Déçus, malheureux des limites, des échecs de notre pensée et de l'isolement où elle nous plonge, nous cherchons une issue en dehors d'elle qui fasse cesser cet isolement, une solution qui nous apporte de l'amour :
 

«La fonction de l'ensorcellement, c'est de nous fondre , de nous faire éprouver le délice d'être avec, fusionnés, dans le monde d'un autre, créant ainsi le sentiment d'existence , de plénitude , comme dans l'amour." (L'ensorcellement du monde .- Boris CYRULNIK)


le plus important n'est pas qui est l'autre, comment il est, le plus important est qu'il fonctionne comme "autre" représentant tous les autres.


En fait, l'idée que nous croyons la même chose est une illusion. L'idée que nous percevons la même chose est une illusion. L'idée que nous avons les mêmes représentations est une illusion. L'idée que nous éprouvons la même chose est une illusion. Toutes les consciences d'objet sont différentes.

 

La seule chose qui soit commune dans les mots, c'est le signifiant, tout le reste est divers. Le sens de chaque mot est uniquement propre à soi. Rien de commun, rien de convenu, aucun accord au niveau du sens ou de la connaissance, si ce n'est la reconnaissance de sons.


Mais la communication suppose la croyance inverse. La société est fondée sur la croyance inverse.

La société est fondée sur la communication et la communication est fondée sur la communion.

Elle a besoin que nous croyions qu'une valeur donnée (patrie, citoyenneté etc) ait le même sens pour tout le monde ou, à tout le moins, que tout le monde accepte le sens donné à une valeur par une autorité.

 

Il est évident qu'une idée a du succès, réussit, non parce que beaucoup y croient, mais parce que beaucoup se mettent à croire que beaucoup y croient . Le talent d'un leader consiste justement à susciter cette croyance en une foi commune.

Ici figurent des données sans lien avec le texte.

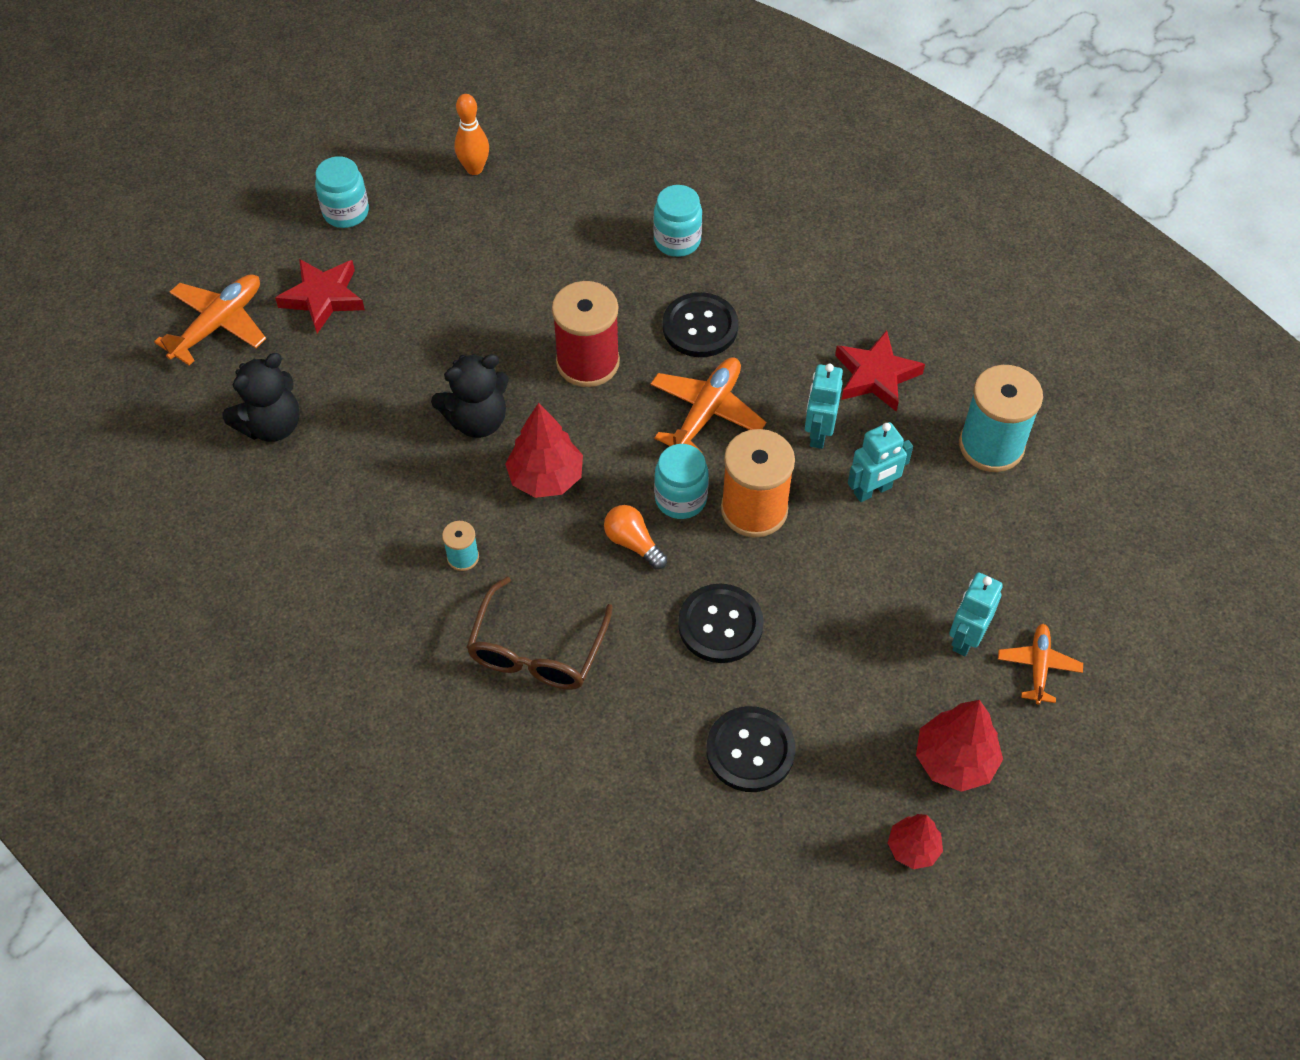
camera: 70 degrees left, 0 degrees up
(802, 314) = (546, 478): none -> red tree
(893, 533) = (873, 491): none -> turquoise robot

Et cette foi commune est la foi dans l'idée que les autres communient bien autour de la même valeur, ou que les autres y croient avant nous.

Que nous cessions de croire que les autres croient aux mêmes choses que nous, et nous cessons de croire en ces choses. 
 

Nous regardons tous deux le chat. Nous ne voyons pas le même chat, nous ne faisons que croire que nous communions dans le regard du chat. Ou nous ne faisons que croire que nous communions dans la même représentation du mot chat. Quand il y a deux, il y a différence, mais la même croyance illusoire dans la communion..


Nous ne cessons de croire que nos pensées pensent du commun, c'est pourquoi l'absence de référent de nos concepts n'est pas vu.